The downgrade follows a cut by another agency Standard and Poor’s last month and heaps more pressure on the government, battling to reassure markets its fiscal, political and social woes will not end up in a Greek-style debt crisis.
Fitch said Spain’s deleveraging of record-high levels of household and corporate debt and growing levels of government debt would drag on economic growth.
“The downgrade reflects Fitch’s assessment that the process of adjustment to a lower level of private sector and external indebtedness will materially reduce the rate of growth of the Spanish economy over the medium-term,” Fitch’s analyst Brian Coulton said in a statement.
It kept its outlook stable.
The downgrade by Fitch set off a new round of selling in equities that were already lower. The euro fell as low as $1.2284 EUR=EBS, near a session low.
Europe’s clumsy response to a Greek debt crisis and big deficits in other euro zone countries have unnerved markets over the past six weeks and raised doubts about the viability of the euro.
“The markets are reacting negatively,” said John Praveen, chief investment strategist at Prudential International Investments Advisers in the United States. “The European debt problem is going to continue to have a shadow on the markets.”
Fitch said Spain’s current government debt would likely reach 78 percent of gross domestic product by 2013 from under 40 percent before the start of the global financial crisis in 2007.

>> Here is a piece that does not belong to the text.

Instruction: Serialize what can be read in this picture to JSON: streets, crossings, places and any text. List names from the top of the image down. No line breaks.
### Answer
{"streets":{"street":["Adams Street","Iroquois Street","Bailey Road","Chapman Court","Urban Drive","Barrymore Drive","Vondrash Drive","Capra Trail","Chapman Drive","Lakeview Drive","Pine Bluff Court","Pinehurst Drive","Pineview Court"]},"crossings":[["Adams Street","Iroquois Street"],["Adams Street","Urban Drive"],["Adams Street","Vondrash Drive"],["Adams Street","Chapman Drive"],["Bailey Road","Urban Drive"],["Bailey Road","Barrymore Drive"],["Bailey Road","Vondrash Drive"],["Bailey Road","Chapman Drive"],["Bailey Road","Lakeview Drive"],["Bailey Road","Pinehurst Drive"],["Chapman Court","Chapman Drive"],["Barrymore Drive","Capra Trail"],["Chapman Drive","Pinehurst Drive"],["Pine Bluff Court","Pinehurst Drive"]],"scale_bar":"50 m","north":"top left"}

Spain’s government debt is forecast to hit 65.9 percent of GDP by 2010, around half that of Greece.
The inflexibility of the labour market and the restructuring of the unlisted savings banks would hinder the pace of adjustment Fitch said.
The Spanish government is struggling to agree crucial labour reforms with unions and the threat of a general strike. It just managed to pass a strict austerity package on Thursday by a single vote.
S&P downgraded Spain’s ratings one notch to AA from AA+ with a negative outlook on April 28, saying it expected the euro zone’s fourth biggest economy to grow only slowly in the next few years.
Some commentators on Friday said the downgrade was not unexpected, and drew comfort from positive comments from the agency about Spain’s sovereign credit profile remaining strong and its sound financial sector.
“The stable outlook should be a good sign, it shows the situation is only worth a downgrade, but this is about as good as the bad news is going to get,” said Dirk Schnitker, a Madrid-based analyst at CM Capital Markets Bolsa.
Moody’s is the only agency that has not downgraded Spanish sovereign credit rating and still gives it a rating of AAA.